Required work: Check each line of the data, and copy those where "Pablo" appears.

Data provided:
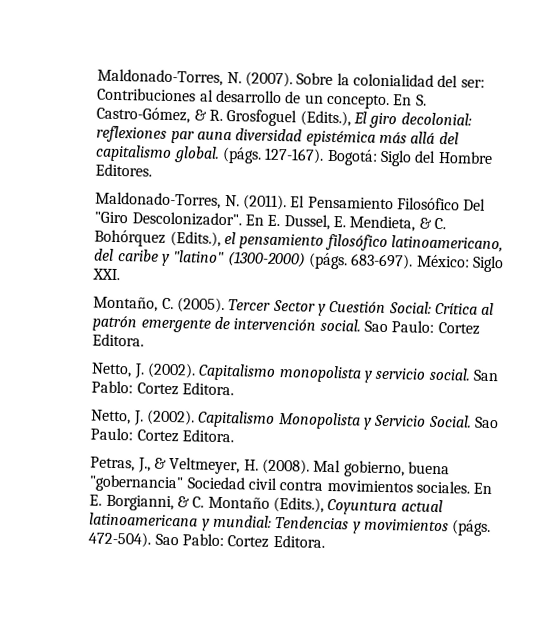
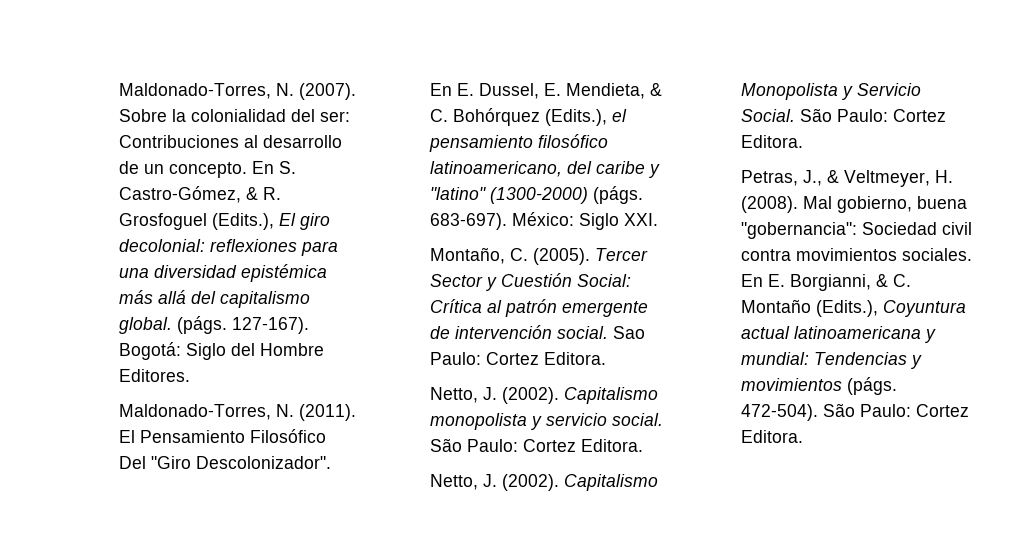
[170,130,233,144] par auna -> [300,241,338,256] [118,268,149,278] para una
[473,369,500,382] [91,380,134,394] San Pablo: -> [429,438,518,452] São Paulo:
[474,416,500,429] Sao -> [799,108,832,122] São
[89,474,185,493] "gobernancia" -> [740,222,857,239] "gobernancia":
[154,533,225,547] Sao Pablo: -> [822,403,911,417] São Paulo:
==
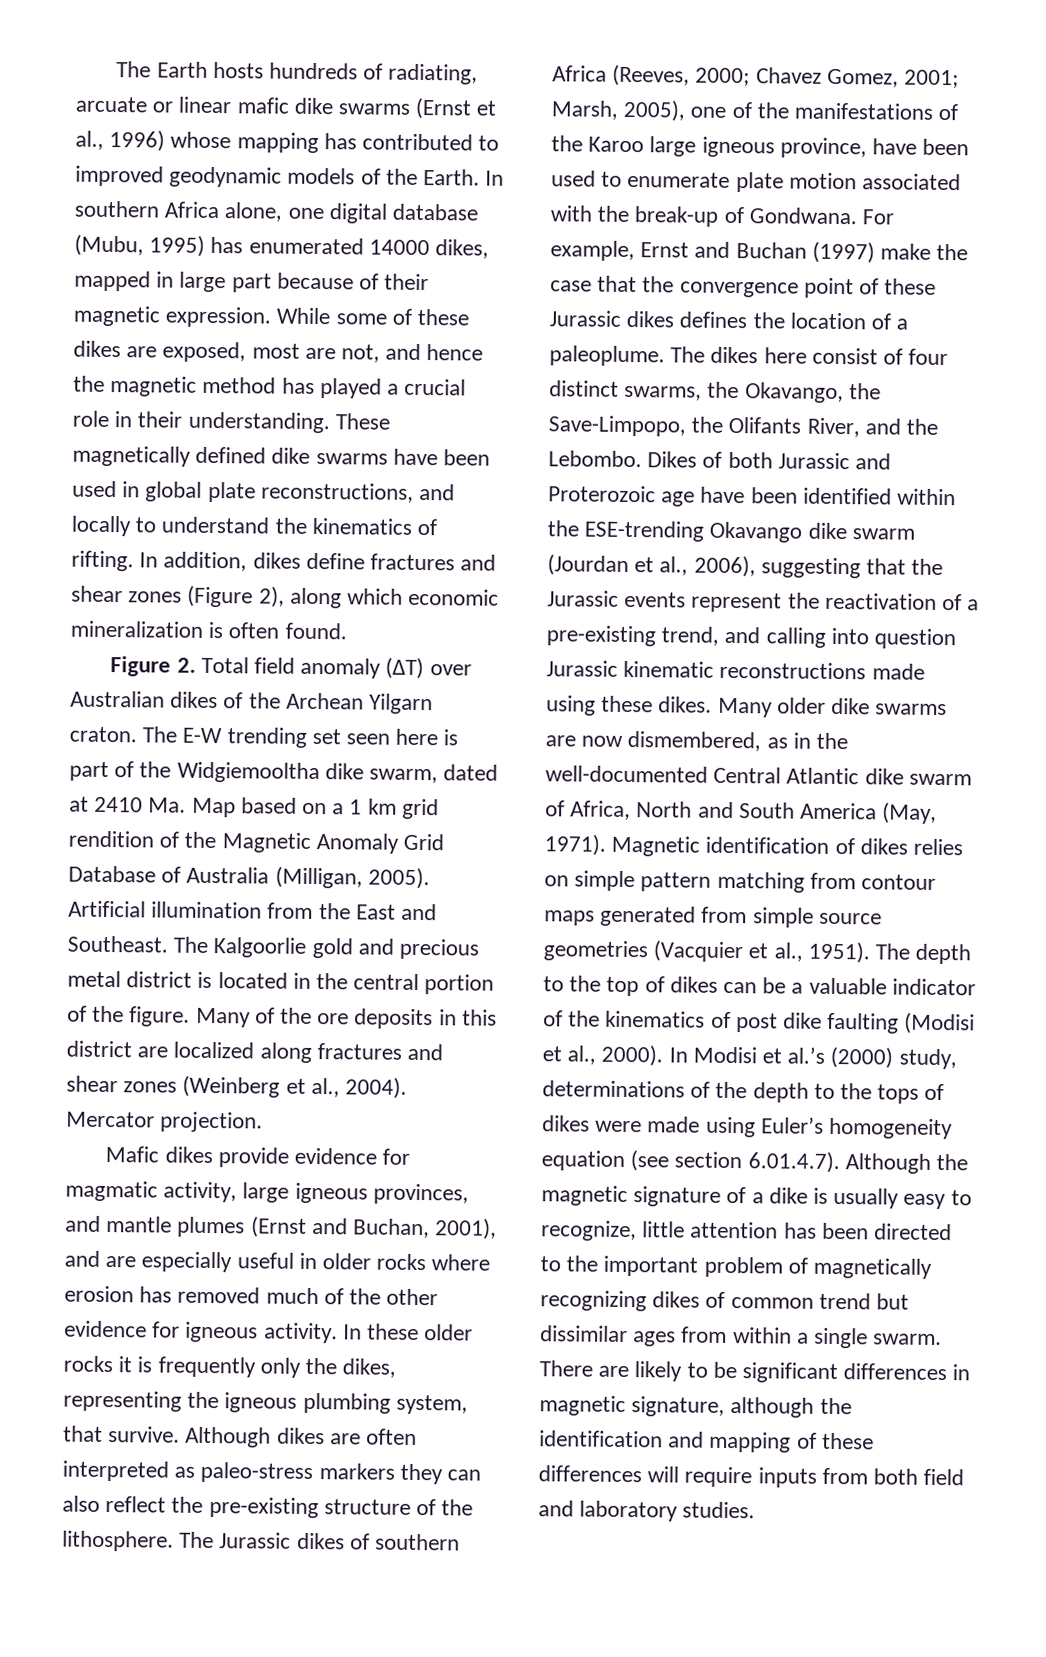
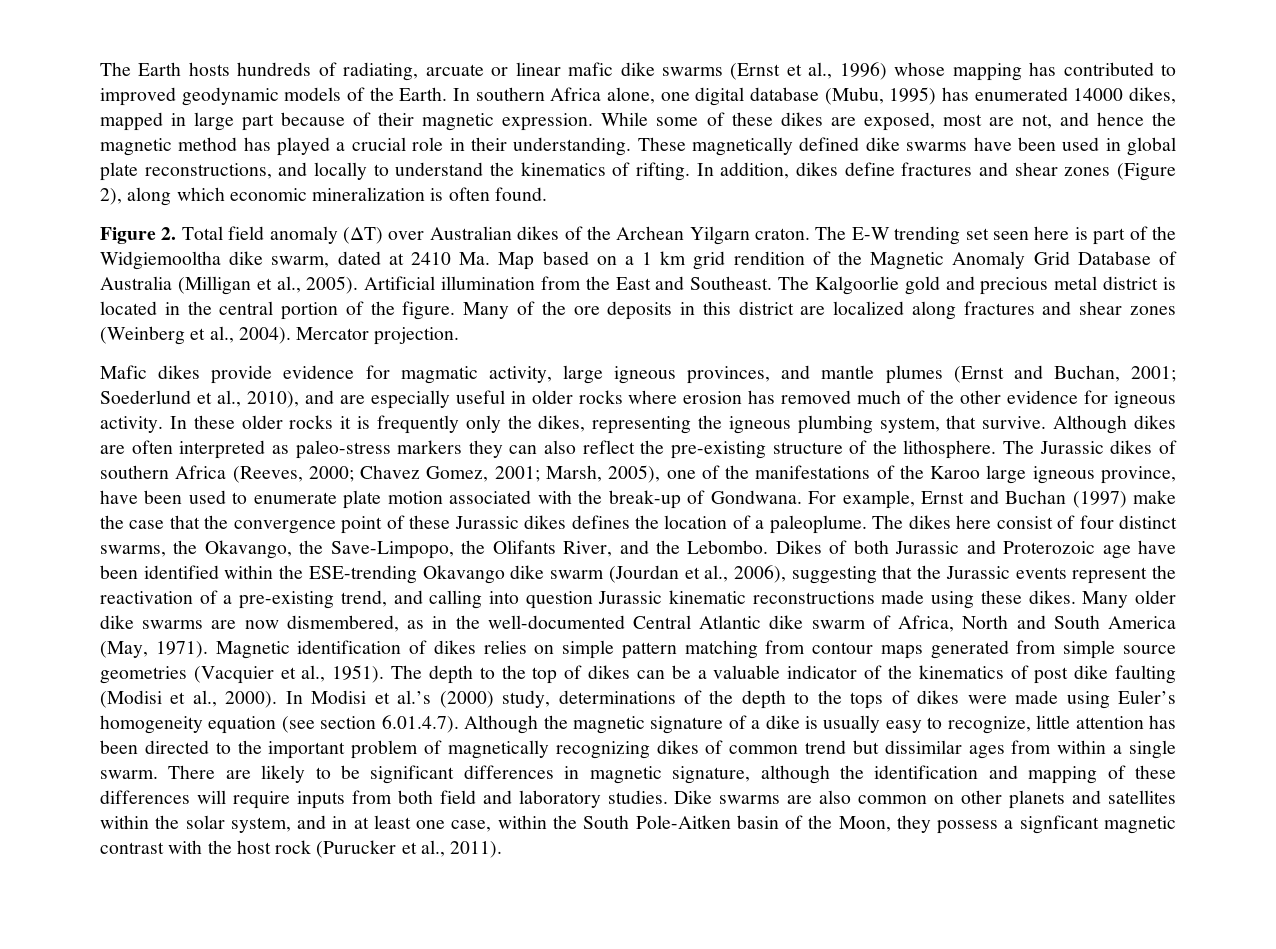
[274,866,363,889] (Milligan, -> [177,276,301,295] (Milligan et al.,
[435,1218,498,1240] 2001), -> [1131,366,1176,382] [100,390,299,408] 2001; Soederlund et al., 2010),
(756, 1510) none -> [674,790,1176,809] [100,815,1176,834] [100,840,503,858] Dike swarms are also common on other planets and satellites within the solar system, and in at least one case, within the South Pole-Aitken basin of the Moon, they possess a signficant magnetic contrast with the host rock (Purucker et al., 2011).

Exercise response:
[473,369,500,382] [91,380,134,394] San Pablo: -> [429,438,518,452] São Paulo:
[154,533,225,547] Sao Pablo: -> [822,403,911,417] São Paulo:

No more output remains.